Suppose EarlySalary issues a card to a borrower with Limit of 2,000,000. The borrower can use the company app to set different borrowing limits for hospital, online spending, dining out, etc. The borrower, for example, can define Limit of 1.5 lakh if ​​the card is swiped at a hospital and 20,000 for online purchases.

The cardholder can also set the duration for different categories. For hospitals, for example, the individual can choose a duration of 12 months; for online purchases, six months; etc “Right now we have five categories where the customer can use the card. These include shopping, electronics, travel, hospital and medical care, insurance and education,” said Akshay Mehrotra, co-founder and CEO of EarlySalary.

The company does not charge any processing fees when the borrower uses the card and there are no prepayment fees. The minimum limit for each transaction is 3,000. Interest rates vary by seniority and the company charges a maximum of 28% for a 12 month loan.

The card works like a credit card with more options for users. If the borrower misses the payment, there are bounce fees as well as interest on the outstanding balance.

For the first time, borrowers can decide the spending limit based on end use, which can help them limit borrowing for each category. Depending on the interest rate and repayment capacity, customers can, for the first time, also choose the term of the loan, offering greater flexibility than ordinary bank loans.

The card also allows the lender, EarlySalary, to know the end use of the funds, which is not possible in a personal loan. The company can use this to provide a higher limit and, in the future, negotiate with merchants to offer better rates or free EMIs to its borrowers.


Another fintech company, Kashware, is using the interoperable wallet infrastructure to develop a card with which users can connect all of their debit cards, credit cards and wallets. Instead of carrying multiple cards, the user will have to carry one card from Kashware, and before making the payment, he can select the card he wants to use.

What happens in the background is that when the person chooses a specific wallet or card, Kashware charges that card or wallet to make the payment. As the card is on the RuPay network, Kashware Kard works on all machines (POS terminals), websites and even ATMs. It is also a National Common Mobility Card (NCMC) and also works for public transport payments (in metros, toll booths and others).

“Our services – physical card and app – ensure that an individual’s real card numbers are not exposed during a payment,” said Sidhant Ryan Malhotra, co-founder and CEO of Kashware. “The physical card we plan to offer will be numberless. The card number will only be visible in the app, which keeps all transactions, offers and rewards from all other payment accounts in one place.”

Consumers would not only need to carry a single card instead of multiple cards, which is convenient; they also enjoy better security because the Kashware card is numberless. The company has also ensured that the cardholder does not miss any rewards from the issuer.


Services offered by fintech companies could also have been provided in partnership with a bank, as banks have always been allowed to offer prepaid cards. “But banks have strict internal compliances, which take a long time to get approved. With a non-bank, it’s much faster to go live,” Mehrotra said.

Another problem fintech companies face when partnering with banks is that the banks own the customers. Fintech companies only receive a commission.

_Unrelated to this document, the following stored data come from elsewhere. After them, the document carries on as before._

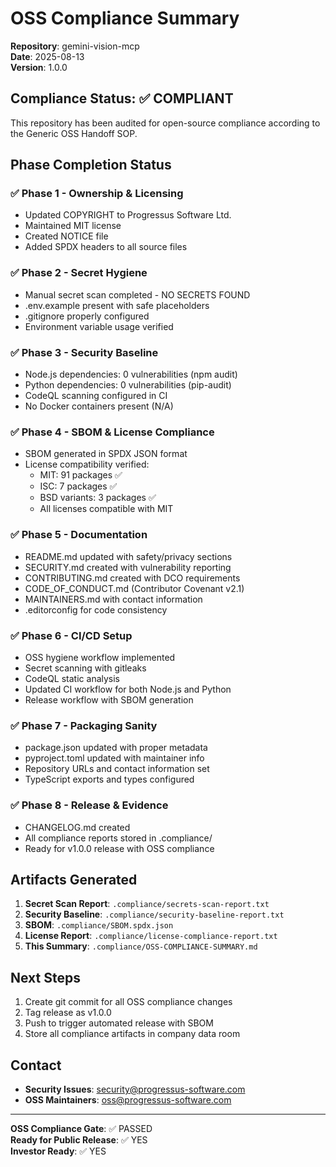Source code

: # OSS Compliance Summary

**Repository**: gemini-vision-mcp  
**Date**: 2025-08-13  
**Version**: 1.0.0

## Compliance Status: ✅ COMPLIANT

This repository has been audited for open-source compliance according to the Generic OSS Handoff SOP.

## Phase Completion Status

### ✅ Phase 1 - Ownership & Licensing
- Updated COPYRIGHT to Progressus Software Ltd.
- Maintained MIT license
- Created NOTICE file
- Added SPDX headers to all source files

### ✅ Phase 2 - Secret Hygiene  
- Manual secret scan completed - NO SECRETS FOUND
- .env.example present with safe placeholders
- .gitignore properly configured
- Environment variable usage verified

### ✅ Phase 3 - Security Baseline
- Node.js dependencies: 0 vulnerabilities (npm audit)
- Python dependencies: 0 vulnerabilities (pip-audit)
- CodeQL scanning configured in CI
- No Docker containers present (N/A)

### ✅ Phase 4 - SBOM & License Compliance
- SBOM generated in SPDX JSON format
- License compatibility verified:
  - MIT: 91 packages ✅
  - ISC: 7 packages ✅
  - BSD variants: 3 packages ✅
  - All licenses compatible with MIT

### ✅ Phase 5 - Documentation
- README.md updated with safety/privacy sections
- SECURITY.md created with vulnerability reporting
- CONTRIBUTING.md created with DCO requirements
- CODE_OF_CONDUCT.md (Contributor Covenant v2.1)
- MAINTAINERS.md with contact information
- .editorconfig for code consistency

### ✅ Phase 6 - CI/CD Setup
- OSS hygiene workflow implemented
- Secret scanning with gitleaks
- CodeQL static analysis
- Updated CI workflow for both Node.js and Python
- Release workflow with SBOM generation

### ✅ Phase 7 - Packaging Sanity
- package.json updated with proper metadata
- pyproject.toml updated with maintainer info
- Repository URLs and contact information set
- TypeScript exports and types configured

### ✅ Phase 8 - Release & Evidence
- CHANGELOG.md created
- All compliance reports stored in .compliance/
- Ready for v1.0.0 release with OSS compliance

## Artifacts Generated

1. **Secret Scan Report**: `.compliance/secrets-scan-report.txt`
2. **Security Baseline**: `.compliance/security-baseline-report.txt`  
3. **SBOM**: `.compliance/SBOM.spdx.json`
4. **License Report**: `.compliance/license-compliance-report.txt`
5. **This Summary**: `.compliance/OSS-COMPLIANCE-SUMMARY.md`

## Next Steps

1. Create git commit for all OSS compliance changes
2. Tag release as v1.0.0
3. Push to trigger automated release with SBOM
4. Store all compliance artifacts in company data room

## Contact

- **Security Issues**: security@progressus-software.com
- **OSS Maintainers**: oss@progressus-software.com

---

**OSS Compliance Gate**: ✅ PASSED  
**Ready for Public Release**: ✅ YES  
**Investor Ready**: ✅ YES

If EarlySalary, for example, had tied up with a bank, the loan would have been made by the bank and the loan would not be on EarlySalary’s books.

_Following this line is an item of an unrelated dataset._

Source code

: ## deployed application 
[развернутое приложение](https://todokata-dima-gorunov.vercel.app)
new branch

“A prepaid payment instrument (PPI) business like ours respects customer ownership. Most banks also have legacy systems and are inflexible in many ways because payments are not their primary business “We are able to sign up with multiple fintech companies in the area of ​​payments for more flexibility and our low-cost bundled model, which includes licensing and technology,” said Ayan Agarwal, vice- President of Transcorp International.

While RBI and National Payments Corp. of India (NPCI) have started offering wallets on UPI, consumers can expect more such innovations. There could also be a possibility where you add money to the wallet using a credit card and make the payment through the UPI, which will make all payment instruments interoperable, the experts shared in the past.